The tool uses a flaw in the modified MS08-067 patch Conficker deploys to shield infections from system administrators and guard against other cybercriminals attempting to exploit the Microsoft vulnerability. The researchers that designed the tool said the window of opportunity to run the scan could close quickly if Conficker's author updates the modified patch to correct the issue.

"We need to outrun the bad guys this time," Mogull said. "We have an opportunity but now we have to execute on that opportunity fairly quickly."

Until now, detecting Conficker was a time consuming process. Tools are available to detect the worm on individual machines.

Mogull said the tool currently detects all Conficker variants and will be updated once feedback is received. An NAC vendor is also adding the feature to its product to detect infections on devices prior to connecting to the network, Mogull said.

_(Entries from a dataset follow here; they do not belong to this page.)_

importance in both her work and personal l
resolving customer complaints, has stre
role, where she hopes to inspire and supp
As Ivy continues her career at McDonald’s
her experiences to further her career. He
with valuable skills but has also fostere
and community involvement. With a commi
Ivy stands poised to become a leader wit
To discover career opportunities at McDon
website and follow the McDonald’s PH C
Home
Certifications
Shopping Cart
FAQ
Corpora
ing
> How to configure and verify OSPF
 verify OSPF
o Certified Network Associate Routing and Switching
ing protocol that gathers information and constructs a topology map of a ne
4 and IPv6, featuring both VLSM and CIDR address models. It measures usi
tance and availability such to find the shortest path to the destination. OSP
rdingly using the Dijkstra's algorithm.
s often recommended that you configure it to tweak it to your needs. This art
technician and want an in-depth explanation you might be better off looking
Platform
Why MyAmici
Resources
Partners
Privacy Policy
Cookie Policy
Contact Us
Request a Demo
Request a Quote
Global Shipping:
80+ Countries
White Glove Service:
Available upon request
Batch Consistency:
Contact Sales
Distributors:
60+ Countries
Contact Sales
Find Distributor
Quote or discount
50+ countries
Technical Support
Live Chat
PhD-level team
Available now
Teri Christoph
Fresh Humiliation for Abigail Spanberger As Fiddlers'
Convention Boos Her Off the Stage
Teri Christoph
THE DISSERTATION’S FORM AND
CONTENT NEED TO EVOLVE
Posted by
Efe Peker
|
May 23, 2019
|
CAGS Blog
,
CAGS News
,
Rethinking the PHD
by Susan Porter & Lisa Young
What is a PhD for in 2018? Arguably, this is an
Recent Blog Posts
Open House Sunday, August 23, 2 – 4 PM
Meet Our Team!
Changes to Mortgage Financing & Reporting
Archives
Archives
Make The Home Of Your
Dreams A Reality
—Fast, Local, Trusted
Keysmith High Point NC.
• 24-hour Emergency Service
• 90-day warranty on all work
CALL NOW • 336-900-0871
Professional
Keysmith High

The Conficker/Downadup worm started spreading in October, exploiting a Microsoft remote procedure call (RPC) zero-day vulnerability. Microsoft released an emergency out-of-band patch,but infections continued to spread globally reaching as many as 10 million machines at its peak.

Security experts are keeping their eye on the next iteration of Conficker/Downadup. Beginning April 1, the worm is expected to draw 500 domains from 50,000 domain names generated per day instead of 250 domains it selected with previous versions. It also has a peer-to-peer (P2P) mechanism to update other Conficker infected machines.